Saturday, January 29, 2011

Two Salutations from St. Francis

Last night at our fraternity meeting we read two prayers by St. Francis: The Salutation of the Blessed Virgin Mary, and The Salutation of the Virtues.

We had a lively discussion trying to figure out some of the parts of these prayers, and what precisely St. Francis meant in some passages.

Why did he end a prayer to Mary with a salute to the virtues?

Why did he pair the virtues that he did: Wisdom and Simplicity, Poverty and Humility, Charity and Obedience?

One observation I made is that he was a poet, not a theologian, so "reason" is not always the best approach to what he wrote.

But I did wonder what he meant by "carnal fear"?

Fear of temptations of the flesh?
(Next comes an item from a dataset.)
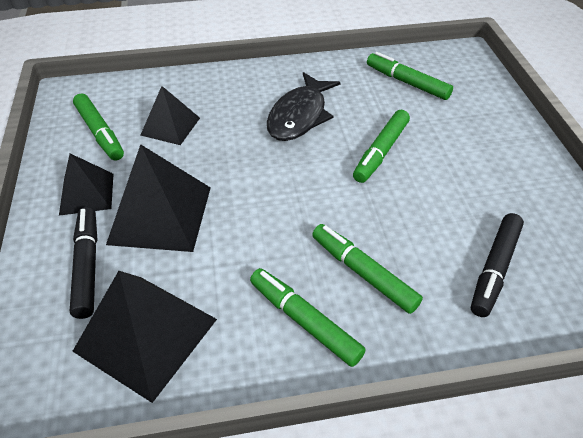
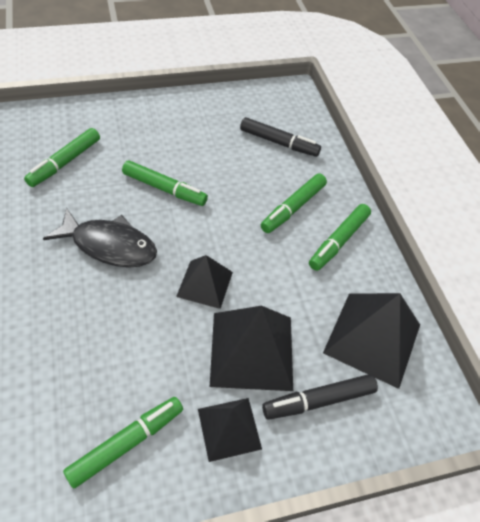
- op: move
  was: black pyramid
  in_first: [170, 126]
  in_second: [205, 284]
Fear for one's physical life that keeps one from fully committing to the adventure and danger of faith?

Still mulling that over.

The Salutation of the Blessed Virgin Mary

Hail, O Lady, Holy Queen,
Mary, holy Mother of God:
you are the Virgin made Church
chosen by the most Holy Father in heaven
whom He consecrated with His most holy beloved Son
and with the Holy Spirit the Paraclete,
in whom there was and is all fullness of grace and every good.

Hail His Palace!
Hail His Tabernacle!
Hail His Dwelling!
Hail His Robe!
Hail His Servant!
Hail His Mother!

And hail all you holy virtues
Which are poured into the hearts of the faithful
through the grace and enlightenment of the Holy Spirit,
that from being unbelievers,
you may make them faithful to God.

The Salutation of the Virtues

Hail, Queen Wisdom, may the Lord protect you
with your sister, holy pure Simplicity.

Lady, holy Poverty, may the Lord protect you
with your sister, holy Humility.

Lady, holy Charity, may the Lord protect you
with your sister, holy Obedience.

O most holy Virtues, may the Lord protect all of you,
from Whom you come and proceed.

There is surely no one in the entire world
who can possess any one of you
unless he dies first.

Whoever possesses one of you
and does not offend the others,
possesses all.

And each one destroys vices and sins.

Holy Wisdom destroys
Satan and all his subtlety.
Pure holy Simplicity destroys
all the wisdom of this world
and the wisdom of the body.

Holy Poverty destroys
the desire of riches
and avarice
and the cares of this world.
Holy Humility destroys
and all the people who are in the world
and all the things that belong to the world.

Holy Charity destroys
every temptation of the devil and of the flesh
and every carnal fear.
Holy Obedience destroys
every wish of the body and of the flesh
and binds its mortified body
to obedience of the Spirit
and to obedience of one's brother
and the person who possesses her is subject and submissive
to all persons in the world
and not to man only
but even to all beasts and wild animals
so that they may do whatever they want with him
inasmuch as it has been given to them from above by the Lord.

Pax et bonum

1 comment:

kam said...

You've got to remember Francis fought all temptations, but I think, being a man, he was often tempted by the sin of lust. Remember the snow incident?